Aim of the exercise — Could you output exactly the lines running from the one containing "Biến tần ADLEE" to the final line of the listing below, leaving out pictures?

Entries provided —
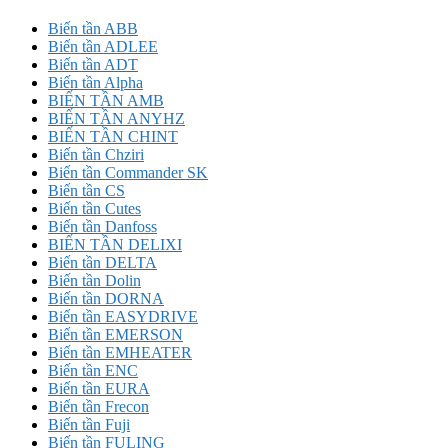
Biến tần ABB
Biến tần ADLEE
Biến tần ADT
Biến tần Alpha
BIẾN TẦN AMB
BIẾN TẦN ANYHZ
BIẾN TẦN CHINT
Biến tần Chziri
Biến tần Commander SK
Biến tần CS
Biến tần Cutes
Biến tần Danfoss
BIẾN TẦN DELIXI
Biến tần DELTA
Biến tần Dolin
Biến tần DORNA
Biến tần EASYDRIVE
Biến tần EMERSON
Biến tần EMHEATER
Biến tần ENC
Biến tần EURA
Biến tần Frecon
Biến tần Fuji
Biến tần FULING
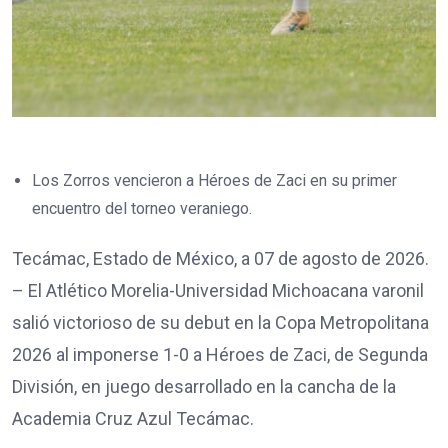
Los Zorros vencieron a Héroes de Zaci en su primer
encuentro del torneo veraniego.
Tecámac, Estado de México, a 07 de agosto de 2026.
– El Atlético Morelia-Universidad Michoacana varonil
salió victorioso de su debut en la Copa Metropolitana
2026 al imponerse 1-0 a Héroes de Zaci, de Segunda
División, en juego desarrollado en la cancha de la
Academia Cruz Azul Tecámac.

Solution below —
Biến tần ADLEE
Biến tần ADT
Biến tần Alpha
BIẾN TẦN AMB
BIẾN TẦN ANYHZ
BIẾN TẦN CHINT
Biến tần Chziri
Biến tần Commander SK
Biến tần CS
Biến tần Cutes
Biến tần Danfoss
BIẾN TẦN DELIXI
Biến tần DELTA
Biến tần Dolin
Biến tần DORNA
Biến tần EASYDRIVE
Biến tần EMERSON
Biến tần EMHEATER
Biến tần ENC
Biến tần EURA
Biến tần Frecon
Biến tần Fuji
Biến tần FULING
Los Zorros vencieron a Héroes de Zaci en su primer
encuentro del torneo veraniego.
Tecámac, Estado de México, a 07 de agosto de 2026.
– El Atlético Morelia-Universidad Michoacana varonil
salió victorioso de su debut en la Copa Metropolitana
2026 al imponerse 1-0 a Héroes de Zaci, de Segunda
División, en juego desarrollado en la cancha de la
Academia Cruz Azul Tecámac.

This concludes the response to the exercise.